Necessity of Smc3 in Embryonic and Adult Hematopoiesis with an Emphasis on Myeloid Compartment

SMC3 encodes a subunit of cohesin associated with recurrent heterozygous mutations in acute myeloid leukemia (AML) and other myeloid malignancies. About one-third of these mutations are nonsense and splice-site mutations and the rest are missense. To understand whether these missense mutations might have dominant-negative effects or phenocopy loss-of-function effects, we compared the consequences of Smc3 deficient and haploinsufficient mouse models.

We found that homozygous deletion of Smc3 during embryogenesis (Smc3^fl/fl/Vav1-Cre^+/-) is embryonic lethal. Grossly, the E13.5 Smc3^fl/fl/Vav1-Cre^+/- embryos were indistinguishable in size and appearance from other genotypes, except the lack of obvious fetal livers and near complete absence of CD45+Gr1+CD11b+ fetal liver cells, consistent with myeloid biased hematopoietic failure.

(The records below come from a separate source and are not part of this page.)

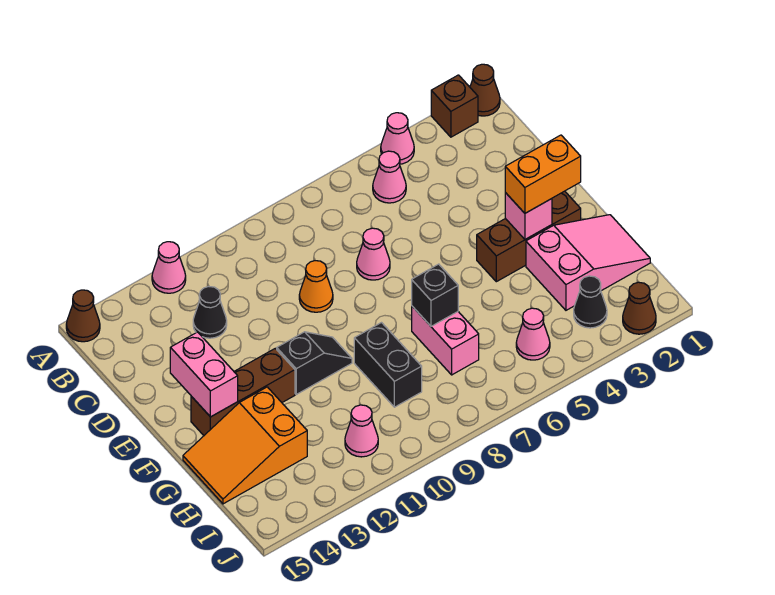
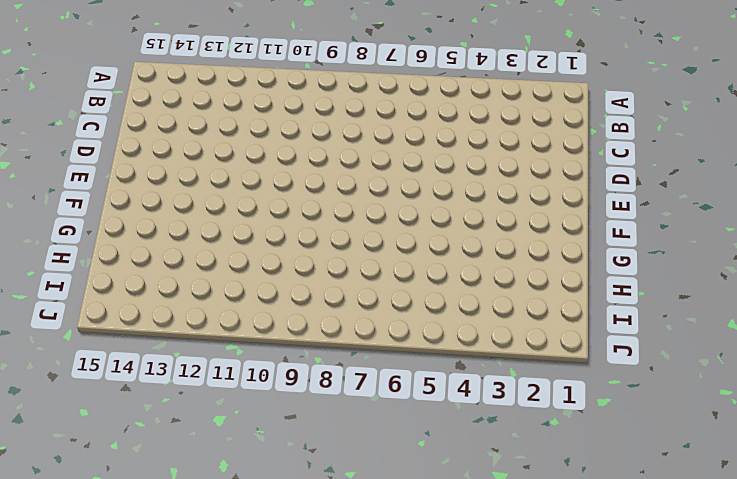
none -> brown 1x1 cone [470,64,500,116]
none -> brown 1x1 brick [431,75,478,137]
none -> pink 1x1 cone [381,113,414,164]

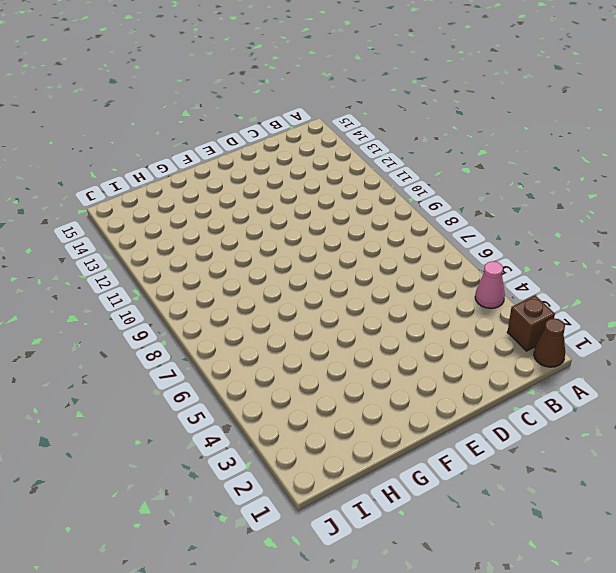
none -> pink 1x1 cone [152,242,186,293]
none -> brown 1x1 cone [66,290,100,342]
none -> pink 1x1 cone [373,151,406,203]

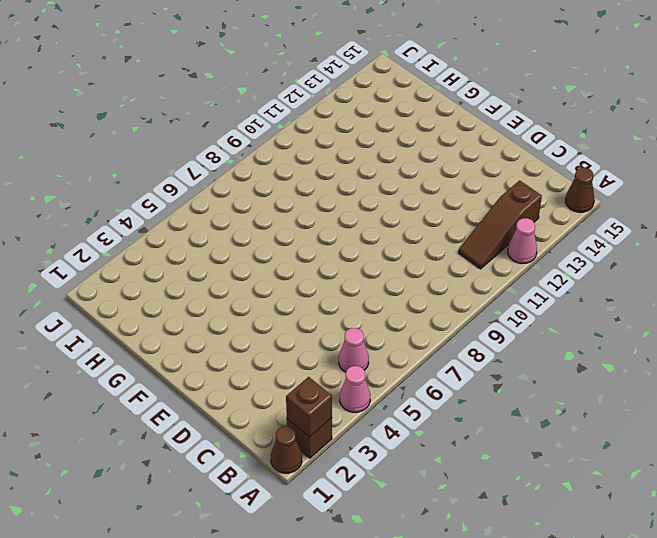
brown 1x1 brick [286,377,332,437] -> none
brown 1x3 slope [459,180,542,269] -> none
none -> black 1x1 cone [193,287,227,338]
none -> pink 1x1 cone [357,228,390,280]
none -> orange 1x1 cone [299,261,333,312]

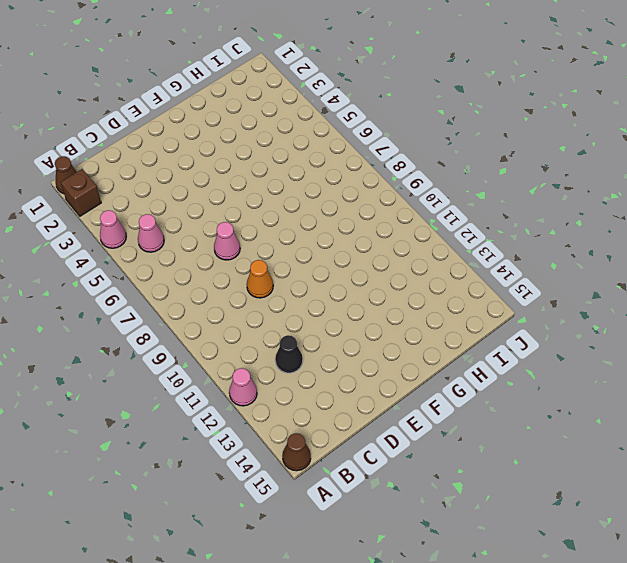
none -> brown 1x3 brick [477,191,581,282]
none -> black 1x2 slope [277,332,352,394]
none -> brown 1x3 brick [191,349,295,435]

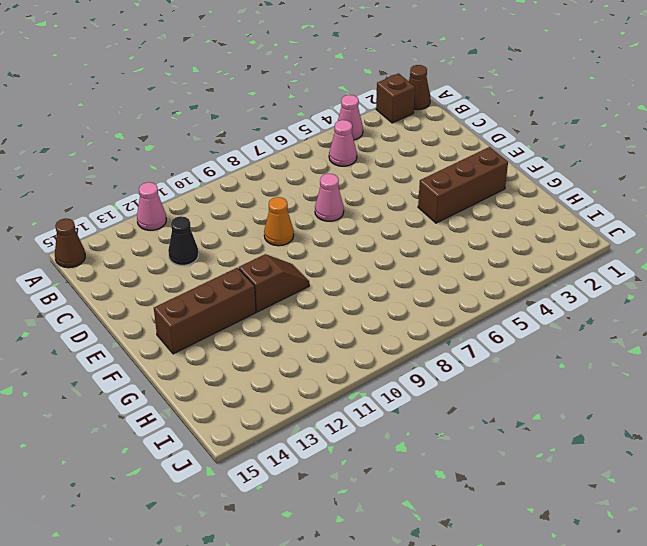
brown 1x2 slope [239,254,309,312] -> black 1x2 slope [277,332,352,394]
none -> pink 2x3 slope [526,215,650,310]
none -> pink 1x2 brick [412,306,479,375]
none -> black 1x2 brick [354,323,422,407]

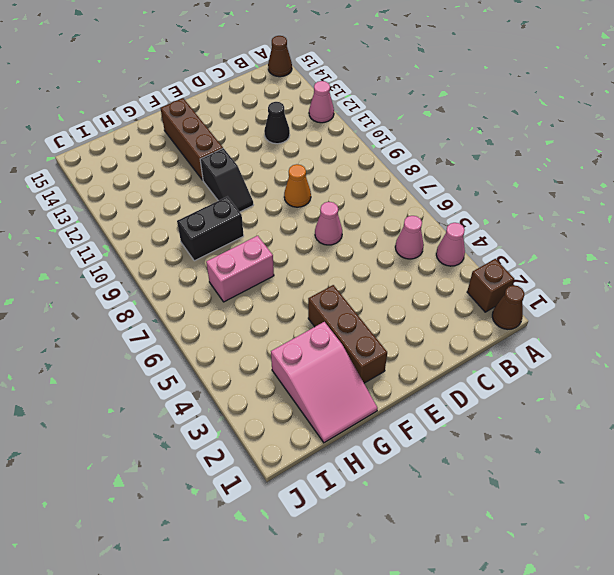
none -> orange 2x3 slope [183,387,307,504]
none -> black 1x1 cone [574,276,607,328]
none -> pink 1x1 cone [516,308,550,360]

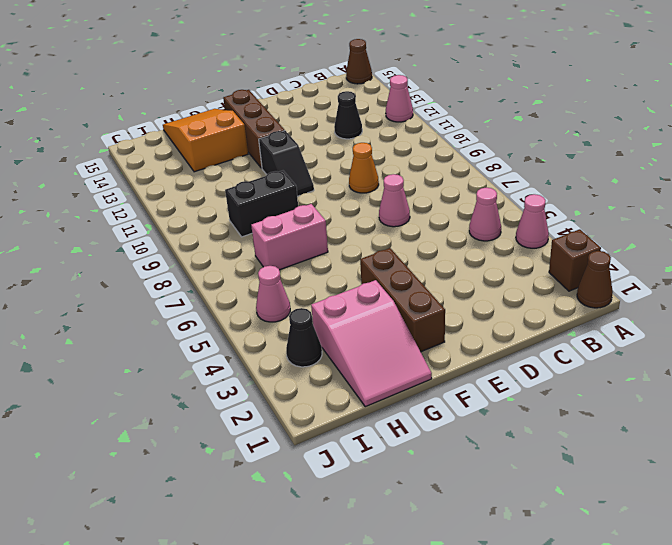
none -> pink 1x1 cone [345,405,378,457]
none -> brown 1x1 cone [623,282,656,334]
none -> pink 1x2 brick [170,332,238,417]

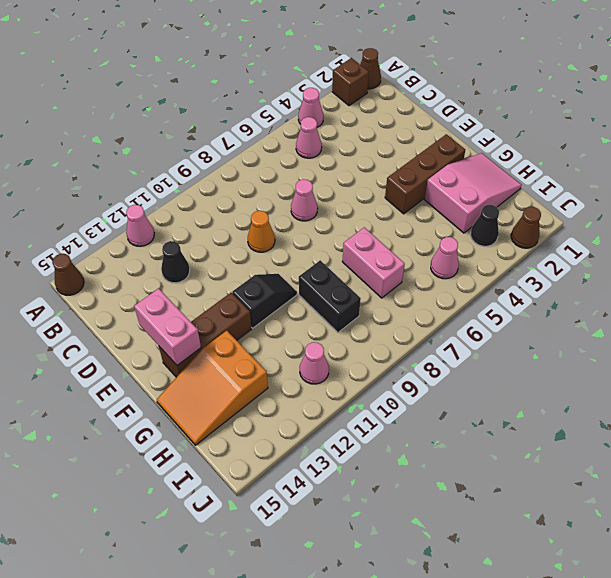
none -> pink 1x1 brick [505,193,552,239]
none -> black 1x1 brick [412,264,458,326]
none -> orange 1x2 brick [505,135,581,213]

Likewise, somatic deletion of homozygous Smc3 alleles in adult mice led to complete hematopoietic failure. In Smc3^fl/fl/ERT2-Cre^+/- mice, tamoxifen-induced Smc3 deletion led to rapid bone marrow (BM) failure and death. In competitive transplantation, the Smc3^fl/fl/ERT2-Cre^+/- BM cells were quickly outcompeted after tamoxifen treatment, indicating complete loss of hematopoietic stem/progenitor cell (HSPC) functions. Again, the effect was most pronounced within the myeloid compartment. Thus, Smc3 is necessary for both embryonic and adult hematopoiesis.

We examined the consequences of Smc3 haploinsufficiency using three mouse models: Smc3^fl/+/CMV-Cre^+/-, Smc3^fl/+/Vav1-Cre^+/-, and Smc3^fl/+/ERT2-Cre^+/- . We found that Smc3 haploinsufficiency led to a normal number of female pups in X-linked CMV-Cre intercrosses, and the female pups had no obvious defects in growth or blood counts, implying tolerance of embryonic heterozygous deletion of Smc3 . In ex vivo methylcellulose assays, Smc3 haploinsufficiency did not result in increased number of colonies, and the Smc3 haploinsufficient BM cells did not replate beyond two weeks. In competitive transplantations, we observed a significant competitive disadvantage in the Smc3^fl/+/ERT2-Cre^+/- BM cells, most pronounced in the Gr1+ myeloid cells.

The patterns of missense and nonsense mutations observed in AML patients suggested that SMC3 likely acts as a tumor suppressor, andthat haploinsufficiency would augment pre-leukemic self-renewal. However, we observed a competitive disadvantage across multiple experiments. This contradicts the competitive advantage observed when Smc3 haploinsufficiency was induced using Mx1-Cre (Viny et al . JEM 212 (11): 1819-1832). Therefore, we examined whether Smc3 haploinsufficiency might augment self-renewal under specific conditions of hematopoietic stress, including pIpC. We again observed a marked competitive disadvantage in the Smc3^fl/+/ERT2-Cre^+/- BM cells following tamoxifen induction, although the myeloid competitive disadvantage was partially ameliorated in the pIpC-treated group, whereas 5-FU treatment augmented the myeloid competitive disadvantage.

In AML patients, SMC3 mutations frequently co-occurred with DNMT3A mutations. We, therefore, asked whether Smc3 haploinsufficiency might lead to a competitive advantage if it occurred in the background of Dnmt3a haploinsufficiency. With the addition of Dnmt3a haploinsufficiency, the severe myeloid competitive disadvantage was partially abrogated, but the significant competitive disadvantage in other lineages remained intact; even with constitutive Dnmt3a haploinsufficiency, Smc3 haploinsufficiency did not result in competitive growth of BM cells.

In summary, our data demonstrate that homozygous Smc3 deletion was incompatible with embryonic or adult hematopoiesis, with the greatest defects noted within myeloid compartment, indicating that AML-associated SMC3 mutations are unlikely to have dominant-negative effects. Smc3 haploinsufficiency resulted in a myeloid competitive disadvantage, which was partially ameliorated by pIpC treatment, and accelerated by the stem cell stress of 5-FU. In the presence of concurrent Dnmt3a haploinsufficiency, the myeloid disadvantage was partially abrogated, while the disadvantage in other lineages remained unperturbed, suggesting interactions between the mutations.